Mark's wife grabbed her husband's phone and texted a few high-quality
close-ups of their son's groin area to her iPhone so she could upload
them to the health care provider's messaging system. In one, Mark's
hand was visible, helping to better display the swelling. Mark and
his wife gave no thought to the tech giants that made this quick
capture and exchange of digital data possible, or what those giants
might think of the images.
With help from the photos, the doctor diagnosed the issue and
prescribed antibiotics, which quickly cleared it up. But the episode
left Mark with a much larger problem, one that would cost him more
than a decade of contacts, emails and photos, and make him the
target of a police investigation. Mark, who asked to be identified
only by his first name for fear of potential reputational harm, had
been caught in an algorithmic net designed to snare people exchanging
child sexual abuse material (
https://nyti.ms/2nBmH3a).
Because technology companies routinely capture so much data, they
have been pressured to act as sentinels, examining what passes
through their servers to detect and prevent criminal behavior. Child
advocates say the companies' cooperation is essential to combat the
rampant online spread of sexual abuse imagery. But it can entail
peering into private archives, such as digital photo albums - an
intrusion users may not expect - that has cast innocent behavior
in a sinister light in at least two cases The Times has unearthed.
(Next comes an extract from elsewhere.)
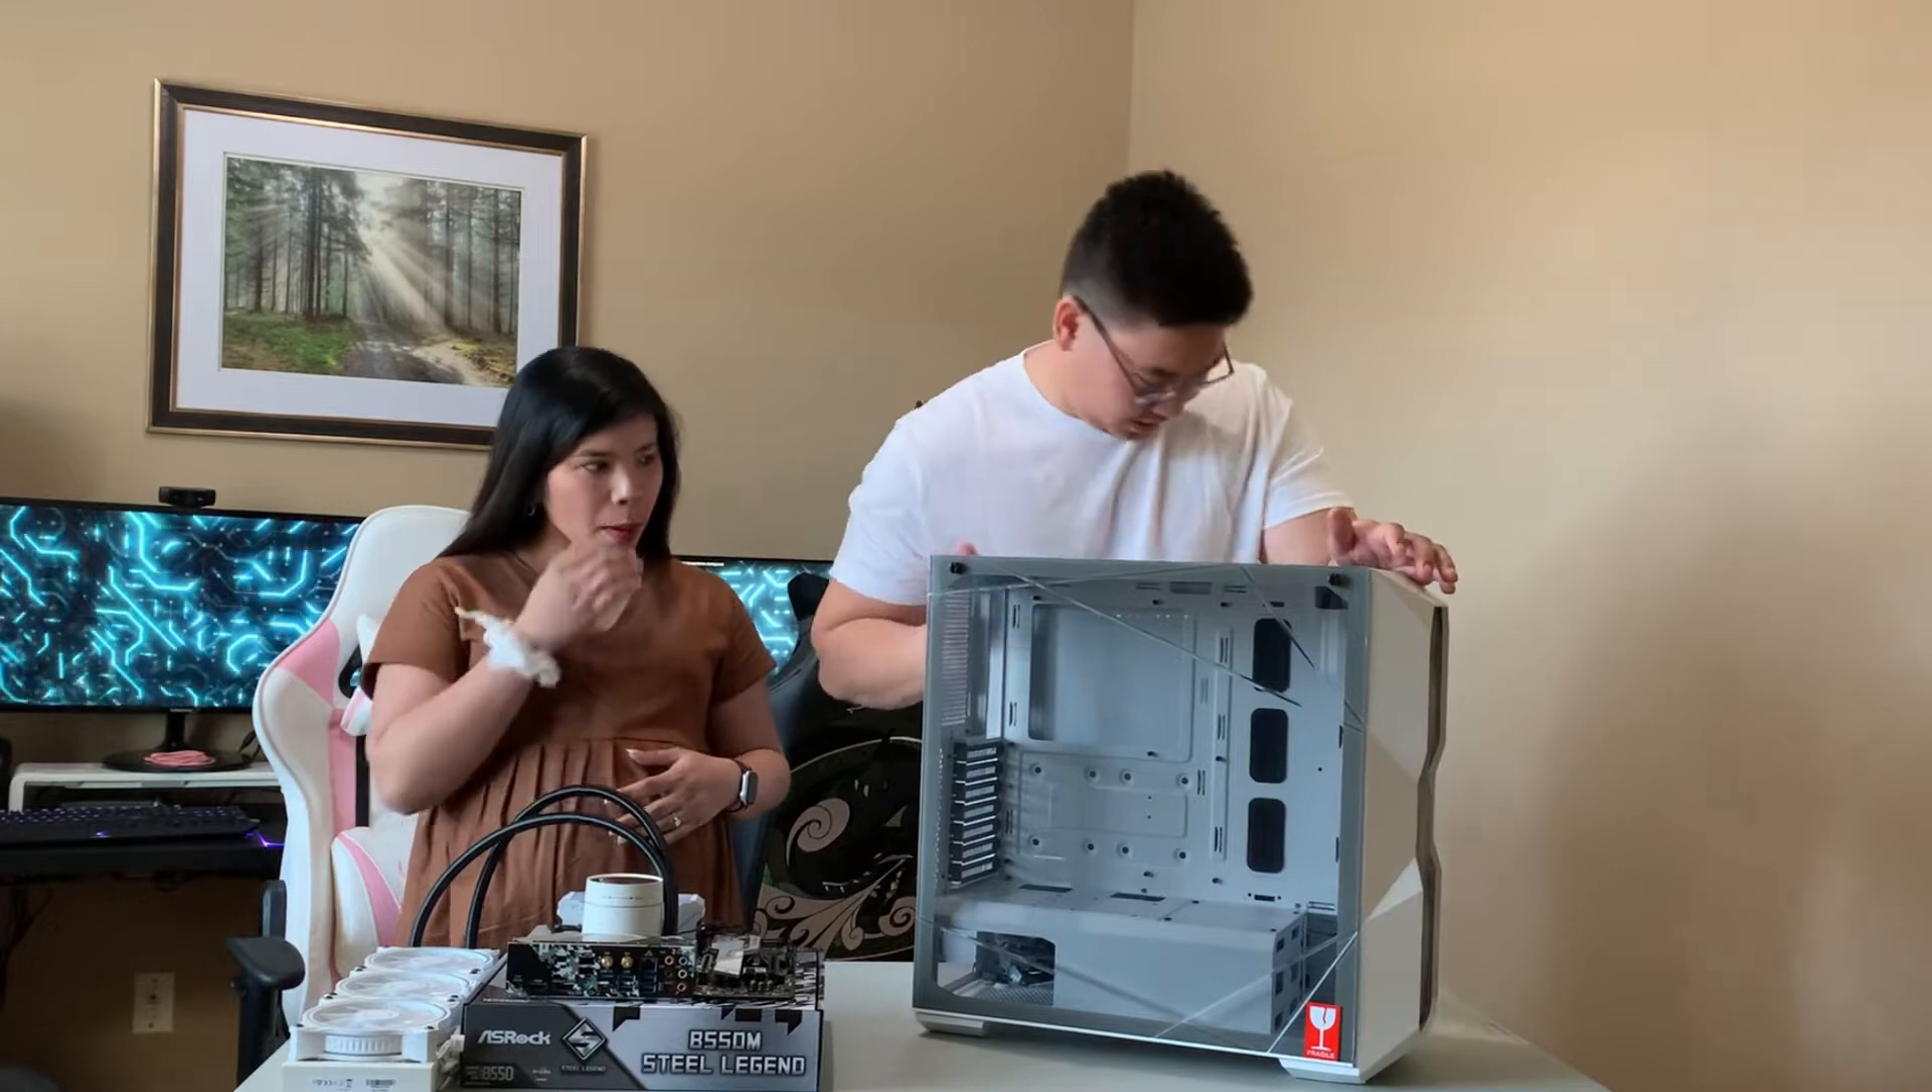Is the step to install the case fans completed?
No.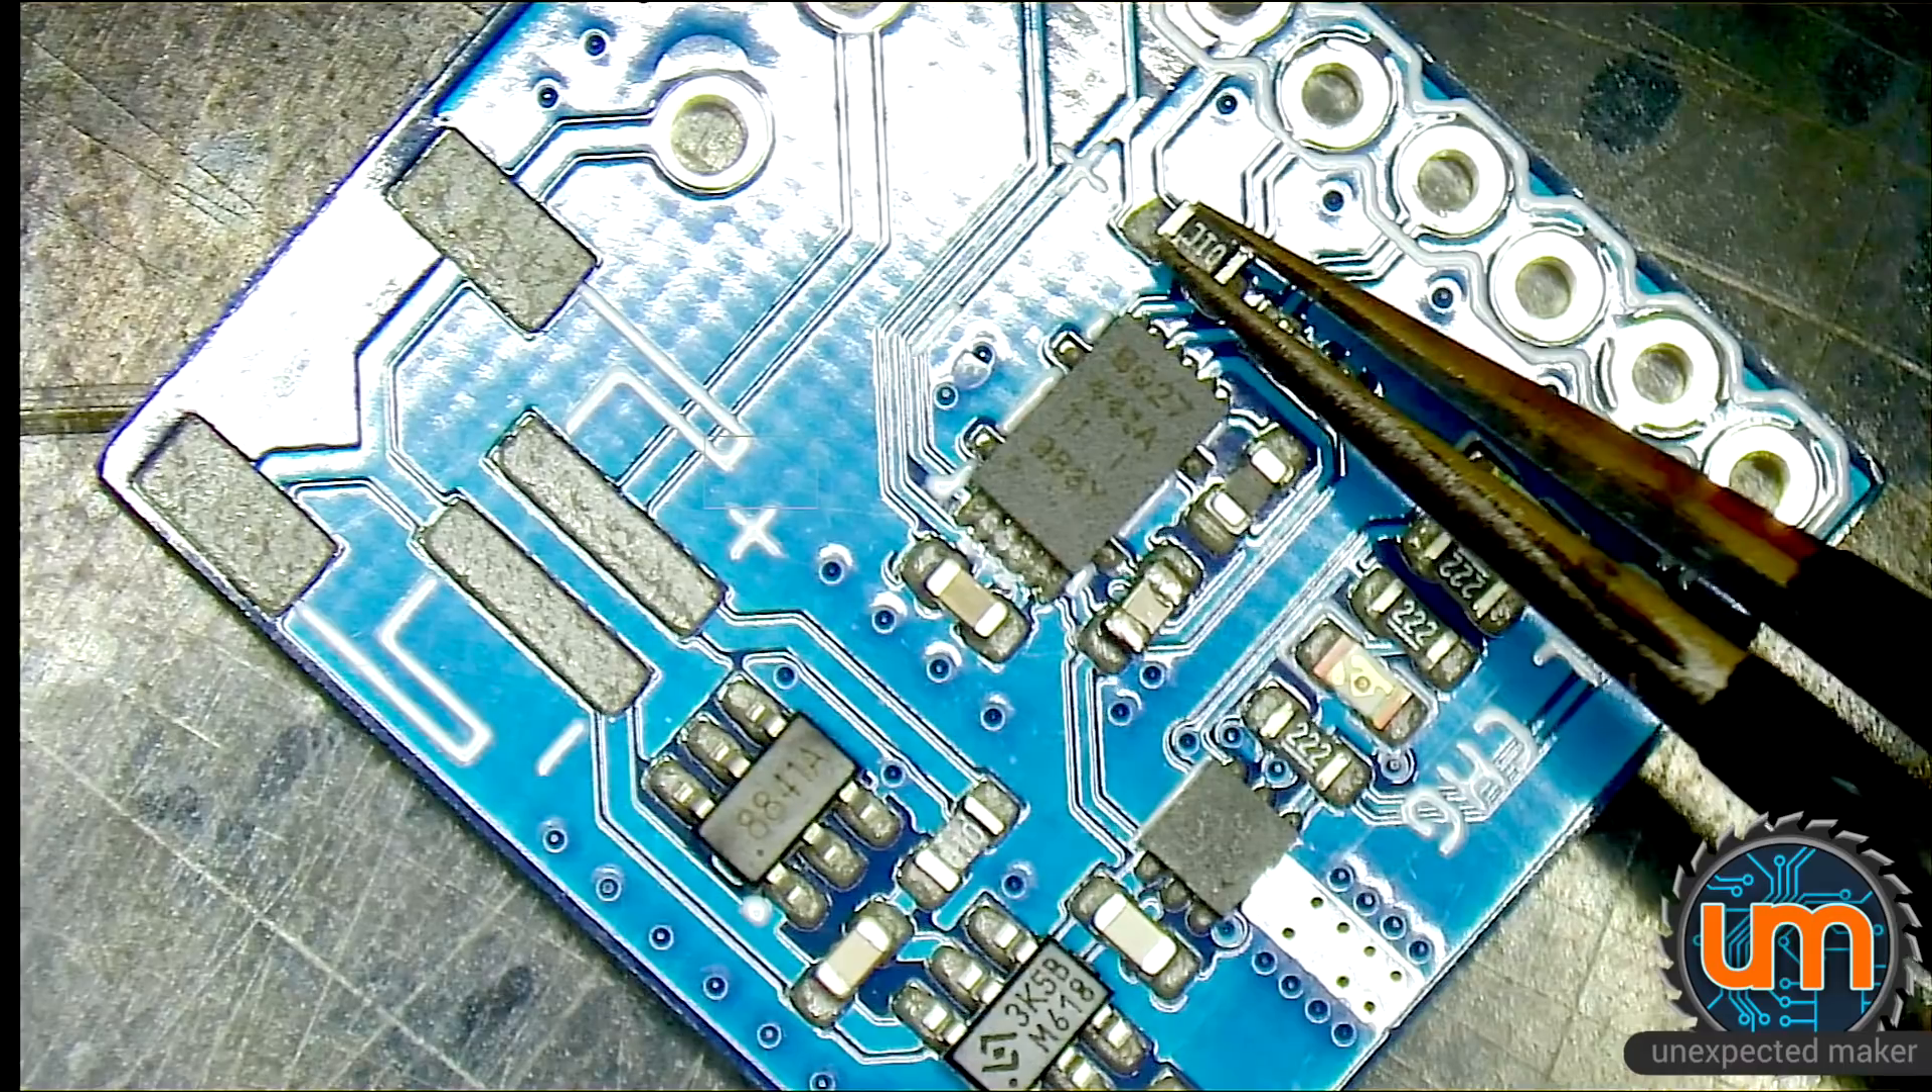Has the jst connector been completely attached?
No.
Jon Callas, a technologist at the Electronic Frontier Foundation,
a digital civil liberties organization, called the cases canaries "
in this particular coal mine."
"There could be tens, hundreds, thousands more of these," he said.
Given the toxic nature of the accusations, Mr. Callas speculated that
most people wrongfully flagged would not publicize what had
happened.
"I knew that these companies were watching and that privacy is not
what we would hope it to be," Mark said. "But I haven't done anything
wrong." The police agreed. Google did not.